Dataset entries
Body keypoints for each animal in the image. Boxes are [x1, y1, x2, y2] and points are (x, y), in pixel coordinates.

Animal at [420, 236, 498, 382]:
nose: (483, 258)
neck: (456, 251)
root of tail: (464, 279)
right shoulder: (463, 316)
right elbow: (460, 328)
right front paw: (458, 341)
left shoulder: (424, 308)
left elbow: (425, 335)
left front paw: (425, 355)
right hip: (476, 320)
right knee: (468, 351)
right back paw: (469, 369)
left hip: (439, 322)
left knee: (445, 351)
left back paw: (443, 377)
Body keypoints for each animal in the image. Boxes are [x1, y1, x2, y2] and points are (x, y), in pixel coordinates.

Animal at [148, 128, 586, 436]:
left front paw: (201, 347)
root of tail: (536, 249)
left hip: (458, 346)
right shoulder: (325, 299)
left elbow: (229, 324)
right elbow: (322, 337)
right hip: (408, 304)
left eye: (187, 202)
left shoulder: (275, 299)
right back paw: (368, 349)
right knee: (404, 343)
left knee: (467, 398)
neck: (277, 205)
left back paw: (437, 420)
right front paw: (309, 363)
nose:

---

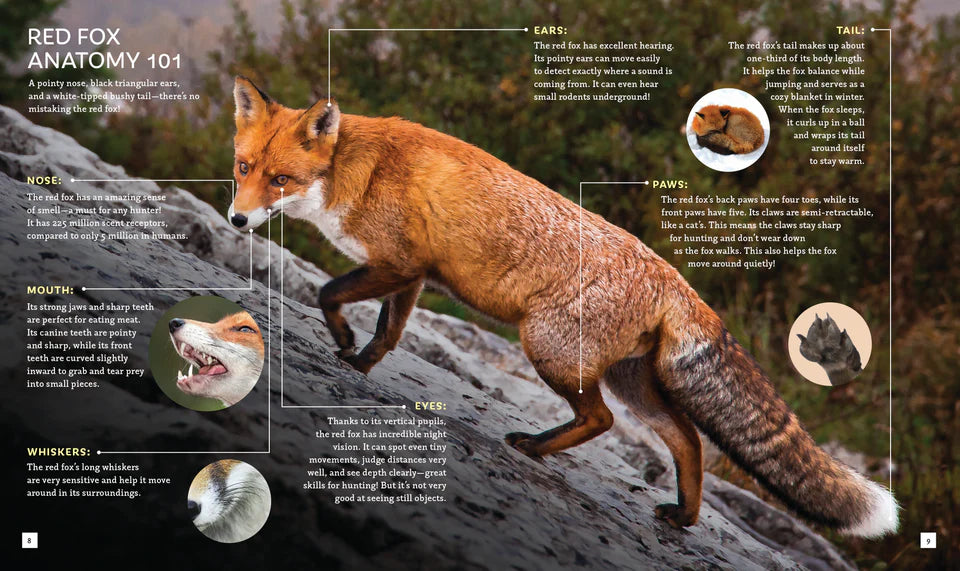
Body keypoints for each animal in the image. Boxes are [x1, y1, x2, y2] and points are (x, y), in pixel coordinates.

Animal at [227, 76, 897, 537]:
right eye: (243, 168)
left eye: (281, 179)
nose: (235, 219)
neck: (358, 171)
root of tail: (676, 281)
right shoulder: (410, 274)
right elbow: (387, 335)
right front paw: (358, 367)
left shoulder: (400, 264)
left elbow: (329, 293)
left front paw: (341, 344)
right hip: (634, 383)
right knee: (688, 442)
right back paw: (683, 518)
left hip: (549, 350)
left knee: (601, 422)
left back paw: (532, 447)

--

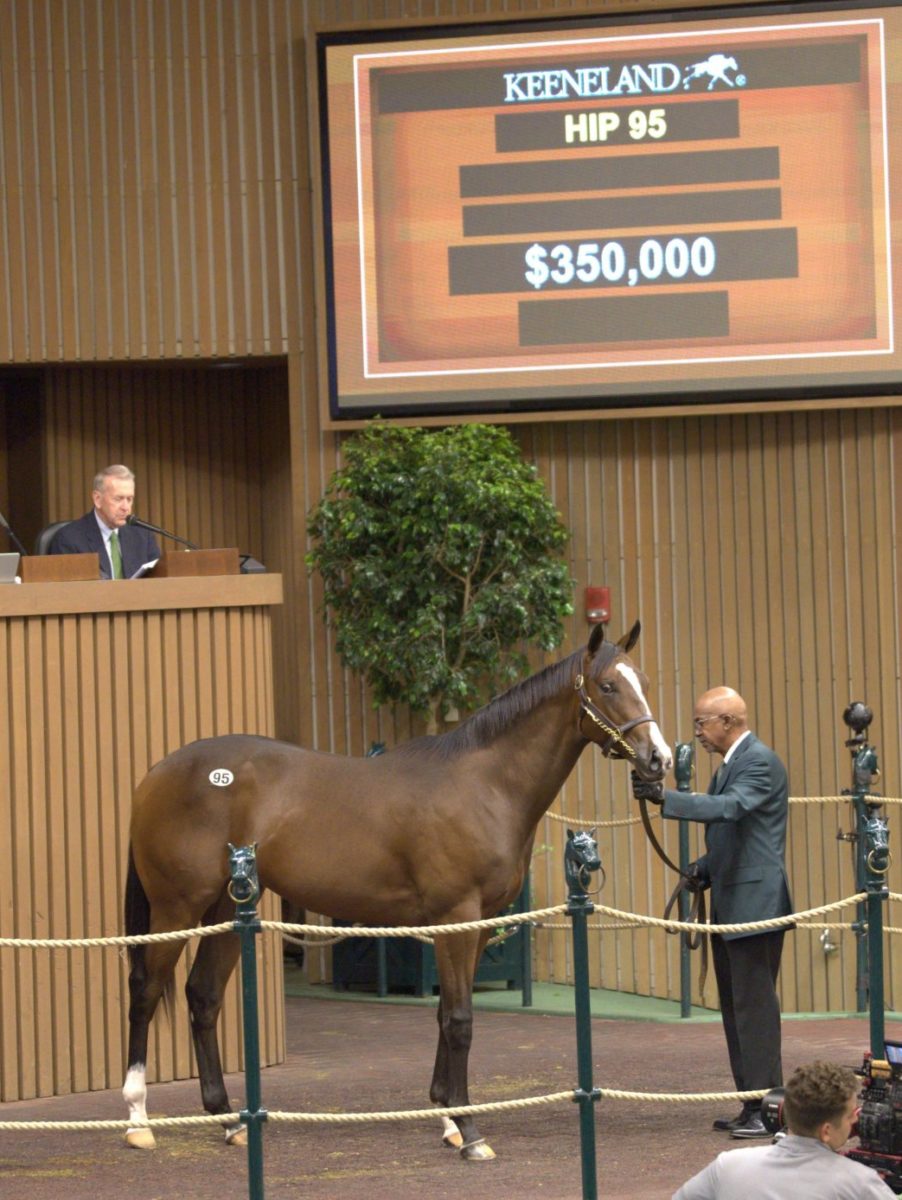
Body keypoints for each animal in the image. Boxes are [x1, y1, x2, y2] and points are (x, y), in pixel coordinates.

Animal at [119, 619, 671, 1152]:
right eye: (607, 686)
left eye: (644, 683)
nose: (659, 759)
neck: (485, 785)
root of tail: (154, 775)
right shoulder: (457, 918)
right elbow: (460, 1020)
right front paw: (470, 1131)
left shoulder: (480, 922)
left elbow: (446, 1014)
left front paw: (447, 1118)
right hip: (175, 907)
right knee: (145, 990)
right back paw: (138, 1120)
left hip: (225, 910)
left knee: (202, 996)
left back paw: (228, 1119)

## Your goal
Retype only the lines above between the line with "right knee: (688, 442)" and the line with "left back paw: (532, 447)", counting those two lines as well, and keep every character as it is.

## Answer for this exercise
right knee: (688, 442)
right back paw: (683, 518)
left hip: (549, 350)
left knee: (601, 422)
left back paw: (532, 447)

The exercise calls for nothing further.